Deterministic parallel random-number generation for dynamic-multithreading platforms

  • Authors:
  • Charles E. Leiserson;Tao B. Schardl;Jim Sukha

  • Affiliations:
  • MIT Computer Science and Artificial Intelligence Laboratory, Cambridge, MA, USA;MIT Computer Science and Artificial Intelligence Laboratory, Cambridge, MA, USA;MIT Computer Science and Artificial Intelligence Laboratory, Cambridge, MA, USA

  • Venue:
  • Proceedings of the 17th ACM SIGPLAN symposium on Principles and Practice of Parallel Programming
  • Year:
  • 2012

Quantified Score

Hi-index 0.00

Visualization

Abstract

Existing concurrency platforms for dynamic multithreading do not provide repeatable parallel random-number generators.

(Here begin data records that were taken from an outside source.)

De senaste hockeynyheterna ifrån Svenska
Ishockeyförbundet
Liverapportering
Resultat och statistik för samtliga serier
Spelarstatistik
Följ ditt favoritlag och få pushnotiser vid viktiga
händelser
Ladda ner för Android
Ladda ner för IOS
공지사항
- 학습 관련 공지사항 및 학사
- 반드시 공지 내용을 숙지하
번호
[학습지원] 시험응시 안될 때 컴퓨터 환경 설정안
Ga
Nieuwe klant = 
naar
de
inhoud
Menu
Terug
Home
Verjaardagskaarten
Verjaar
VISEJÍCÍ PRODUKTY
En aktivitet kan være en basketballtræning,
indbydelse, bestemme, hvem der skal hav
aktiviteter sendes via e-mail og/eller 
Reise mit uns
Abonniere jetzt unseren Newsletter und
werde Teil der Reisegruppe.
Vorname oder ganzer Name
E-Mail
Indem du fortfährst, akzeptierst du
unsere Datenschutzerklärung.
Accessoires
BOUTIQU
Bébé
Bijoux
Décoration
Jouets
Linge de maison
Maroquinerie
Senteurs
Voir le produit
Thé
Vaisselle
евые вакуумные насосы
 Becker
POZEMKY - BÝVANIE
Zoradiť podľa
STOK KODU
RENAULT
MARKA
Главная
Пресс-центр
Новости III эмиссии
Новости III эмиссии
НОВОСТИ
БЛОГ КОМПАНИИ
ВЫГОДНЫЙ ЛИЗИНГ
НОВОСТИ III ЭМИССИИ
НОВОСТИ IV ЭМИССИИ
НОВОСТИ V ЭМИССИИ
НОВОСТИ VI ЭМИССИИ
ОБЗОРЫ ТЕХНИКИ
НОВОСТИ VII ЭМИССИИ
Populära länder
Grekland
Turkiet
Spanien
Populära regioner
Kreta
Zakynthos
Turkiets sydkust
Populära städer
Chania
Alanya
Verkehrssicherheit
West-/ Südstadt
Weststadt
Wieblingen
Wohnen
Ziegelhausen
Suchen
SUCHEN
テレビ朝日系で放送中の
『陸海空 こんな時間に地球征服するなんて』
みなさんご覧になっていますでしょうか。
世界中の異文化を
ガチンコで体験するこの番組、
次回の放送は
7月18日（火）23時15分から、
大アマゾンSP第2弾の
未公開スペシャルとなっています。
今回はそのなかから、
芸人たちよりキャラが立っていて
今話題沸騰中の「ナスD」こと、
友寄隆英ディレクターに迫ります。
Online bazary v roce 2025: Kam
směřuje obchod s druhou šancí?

This paper proposes that a mechanism called pedigrees be built into the runtime system to enable efficient deterministic parallel random-number generation. Experiments with the open-source MIT Cilk runtime system show that the overhead for maintaining pedigrees is negligible. Specifically, on a suite of 10 benchmarks, the relative overhead of Cilk with pedigrees to the original Cilk has a geometric mean of less than 1%. We persuaded Intel to modify its commercial C/C++ compiler, which provides the Cilk Plus concurrency platform, to include pedigrees, and we built a library implementation of a deterministic parallel random-number generator called DotMix that compresses the pedigree and then "RC6-mixes" the result. The statistical quality of DotMix is comparable to that of the popular Mersenne twister, but somewhat slower than a nondeterministic parallel version of this efficient and high-quality serial random-number generator. The cost of calling DotMix depends on the "spawn depth" of the invocation. For a naive Fibonacci calculation with n=40 that calls DotMix in every node of the computation, this "price of determinism" is a factor of 2.65 in running time, but for more realistic applications with less intense use of random numbers -- such as a maximal-independent-set algorithm, a practical samplesort program, and a Monte Carlo discrete-hedging application from QuantLib -- the observed "price" was less than 5%. Moreover, even if overheads were several times greater, applications using DotMix should be amply fast for debugging purposes, which is a major reason for desiring repeatability.